• **练习材料**
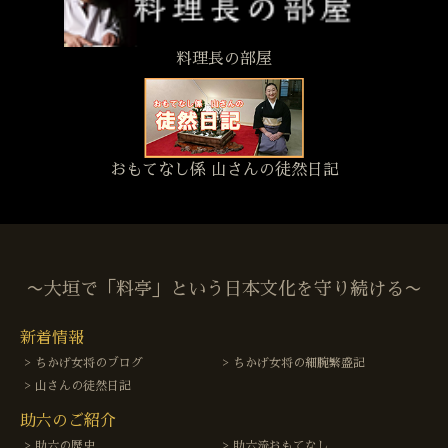
料理長の部屋
おもてなし係 山さんの徒然日記
〜大垣で「料亭」という日本文化を守り続ける〜
新着情報
ちかげ女将のブログ
ちかげ女将の細腕繁盛記
山さんの徒然日記
助六のご紹介
助六の歴史
助六流おもてなし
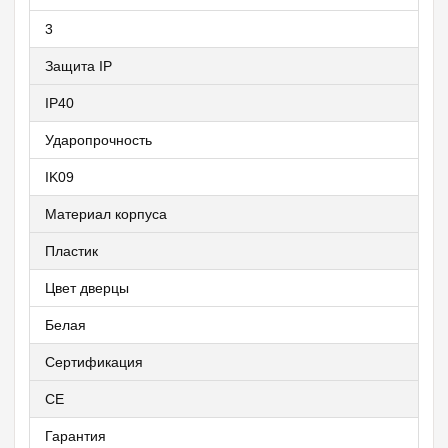
3
Защита IP
IP40
Ударопрочность
IK09
Материал корпуса
Пластик
Цвет дверцы
Белая
Сертификация
CE
Гарантия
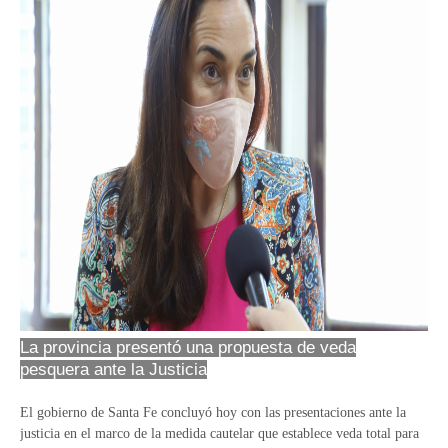
La provincia presentó una propuesta de veda
pesquera ante la Justicia
El gobierno de Santa Fe concluyó hoy con las presentaciones ante la
justicia en el marco de la medida cautelar que establece veda total para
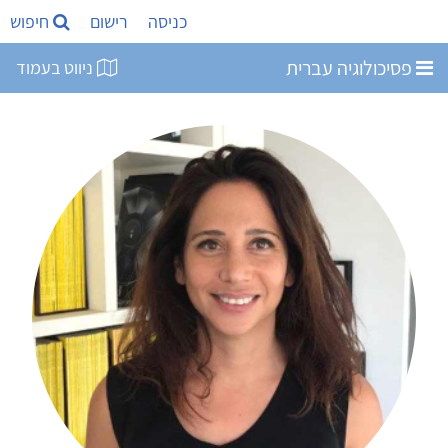
כניסה
רישום
חיפוש
פסיכולוגיה עברית
ניווט בעמוד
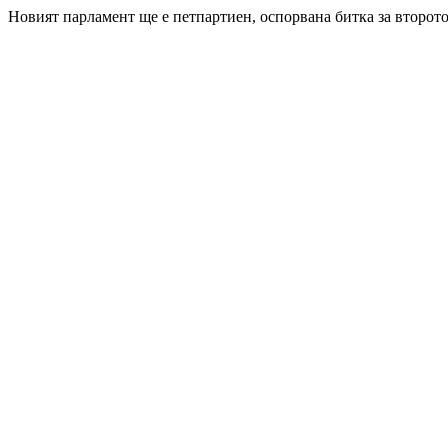
Новият парламент ще е петпартиен, оспорвана битка за второто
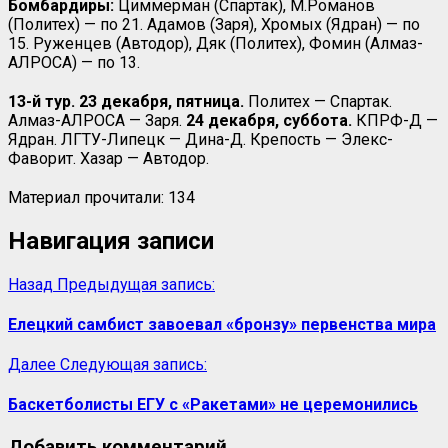
Бомбардиры:
Циммерман (Спартак), М.Романов
(Политех) — по 21. Адамов (Заря), Хромых (Ядран) — по
15. Руженцев (Автодор), Дяк (Политех), Фомин (Алмаз-
АЛРОСА) — по 13.
13-й тур. 23 декабря, пятница.
Политех — Спартак.
Алмаз-АЛРОСА — Заря.
24 декабря,
суббота.
КПРФ-Д —
Ядран. ЛГТУ-Липецк — Дина-Д. Крепость — Элекс-
Фаворит. Хазар — Автодор.
Материал прочитали:
134
Навигация записи
Назад
Предыдущая запись:
Елецкий самбист завоевал «бронзу» первенства мира
Далее
Следующая запись:
Баскетболисты ЕГУ с «Ракетами» не церемонились
Добавить комментарий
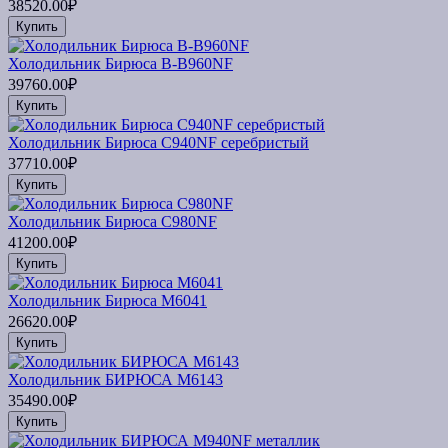
38520.00₽
Купить
Холодильник Бирюса B-B960NF
39760.00₽
Купить
Холодильник Бирюса C940NF серебристый
37710.00₽
Купить
Холодильник Бирюса C980NF
41200.00₽
Купить
Холодильник Бирюса M6041
26620.00₽
Купить
Холодильник БИРЮСА M6143
35490.00₽
Купить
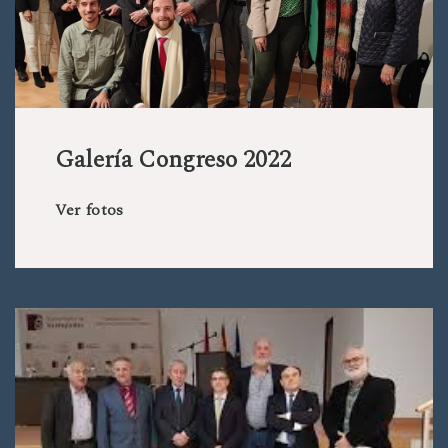
Galería Congreso 2022
Ver fotos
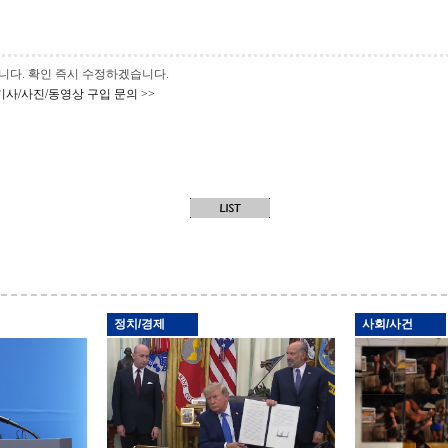
 바랍니다. 확인 즉시 수정하겠습니다.
기사/사진/동영상 구입 문의 >>
정치/경제
사회/사건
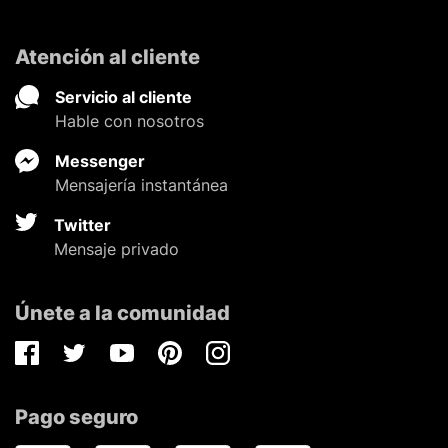
Atención al cliente
Servicio al cliente
Hable con nosotros
Messenger
Mensajería instantánea
Twitter
Mensaje privado
Únete a la comunidad
Facebook
Twitter
Youtube
Pinterest
Instagram
Pago seguro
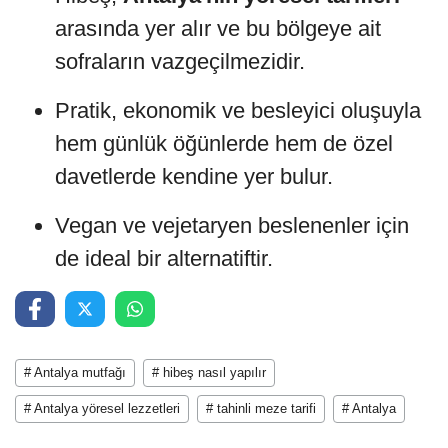
arasında yer alır ve bu bölgeye ait
sofraların vazgeçilmezidir.
Pratik, ekonomik ve besleyici oluşuyla
hem günlük öğünlerde hem de özel
davetlerde kendine yer bulur.
Vegan ve vejetaryen beslenenler için
de ideal bir alternatiftir.
# Antalya mutfağı
# hibeş nasıl yapılır
# Antalya yöresel lezzetleri
# tahinli meze tarifi
# Antalya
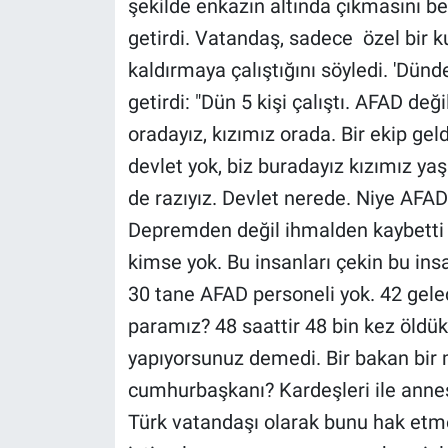
şekilde enkazın altında çıkmasını bek
Nedir
getirdi. Vatandaş, sadece özel bir ku
Popüler
kaldırmaya çalıştığını söyledi. 'Dünde
getirdi: "Dün 5 kişi çalıştı. AFAD değ
Programlar
oradayız, kızımız orada. Bir ekip geld
Sağlık
devlet yok, biz buradayız kızımız y
de razıyız. Devlet nerede. Niye AFAD
Spor
Depremden değil ihmalden kaybetti b
kimse yok. Bu insanları çekin bu insa
Teknoloji
30 tane AFAD personeli yok. 42 gel
Türkiye'nin Geleceği
paramız? 48 saattir 48 bin kez öldü
yapıyorsunuz demedi. Bir bakan bir 
Türkiye'nin Gündemi
cumhurbaşkanı? Kardeşleri ile annes
Yerel Gündem
Türk vatandaşı olarak bunu hak etm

• **本题任务**
把全部记录里的文字逐字照抄下来，答案中不要包含图片。

• **书面作答**
料理長の部屋
おもてなし係 山さんの徒然日記
〜大垣で「料亭」という日本文化を守り続ける〜
新着情報
ちかげ女将のブログ
ちかげ女将の細腕繁盛記
山さんの徒然日記
助六のご紹介
助六の歴史
助六流おもてなし
3
Защита IP
IP40
Ударопрочность
IK09
Материал корпуса
Пластик
Цвет дверцы
Белая
Сертификация
CE
Гарантия
La provincia presentó una propuesta de veda
pesquera ante la Justicia
El gobierno de Santa Fe concluyó hoy con las presentaciones ante la
justicia en el marco de la medida cautelar que establece veda total para
כניסה
רישום
חיפוש
פסיכולוגיה עברית
ניווט בעמוד
Новият парламент ще е петпартиен, оспорвана битка за второто
Бомбардиры:
Циммерман (Спартак), М.Романов
(Политех) — по 21. Адамов (Заря), Хромых (Ядран) — по
15. Руженцев (Автодор), Дяк (Политех), Фомин (Алмаз-
АЛРОСА) — по 13.
13-й тур. 23 декабря, пятница.
Политех — Спартак.
Алмаз-АЛРОСА — Заря.
24 декабря,
суббота.
КПРФ-Д —
Ядран. ЛГТУ-Липецк — Дина-Д. Крепость — Элекс-
Фаворит. Хазар — Автодор.
Материал прочитали:
134
Навигация записи
Назад
Предыдущая запись:
Елецкий самбист завоевал «бронзу» первенства мира
Далее
Следующая запись:
Баскетболисты ЕГУ с «Ракетами» не церемонились
Добавить комментарий
38520.00₽
Купить
Холодильник Бирюса B-B960NF
39760.00₽
Купить
Холодильник Бирюса C940NF серебристый
37710.00₽
Купить
Холодильник Бирюса C980NF
41200.00₽
Купить
Холодильник Бирюса M6041
26620.00₽
Купить
Холодильник БИРЮСА M6143
35490.00₽
Купить
Galería Congreso 2022
Ver fotos
 바랍니다. 확인 즉시 수정하겠습니다.
기사/사진/동영상 구입 문의 >>
정치/경제
사회/사건
Atención al cliente
Servicio al cliente
Hable con nosotros
Messenger
Mensajería instantánea
Twitter
Mensaje privado
Únete a la comunidad
Facebook
Twitter
Youtube
Pinterest
Instagram
Pago seguro
arasında yer alır ve bu bölgeye ait
sofraların vazgeçilmezidir.
Pratik, ekonomik ve besleyici oluşuyla
hem günlük öğünlerde hem de özel
davetlerde kendine yer bulur.
Vegan ve vejetaryen beslenenler için
de ideal bir alternatiftir.
# Antalya mutfağı
# hibeş nasıl yapılır
# Antalya yöresel lezzetleri
# tahinli meze tarifi
# Antalya
şekilde enkazın altında çıkmasını bek
Nedir
getirdi. Vatandaş, sadece özel bir ku
Popüler
kaldırmaya çalıştığını söyledi. 'Dünde
getirdi: "Dün 5 kişi çalıştı. AFAD değ
Programlar
oradayız, kızımız orada. Bir ekip geld
Sağlık
devlet yok, biz buradayız kızımız y
de razıyız. Devlet nerede. Niye AFAD
Spor
Depremden değil ihmalden kaybetti b
kimse yok. Bu insanları çekin bu insa
Teknoloji
30 tane AFAD personeli yok. 42 gel
Türkiye'nin Geleceği
paramız? 48 saattir 48 bin kez öldü
yapıyorsunuz demedi. Bir bakan bir 
Türkiye'nin Gündemi
cumhurbaşkanı? Kardeşleri ile annes
Yerel Gündem
Türk vatandaşı olarak bunu hak etm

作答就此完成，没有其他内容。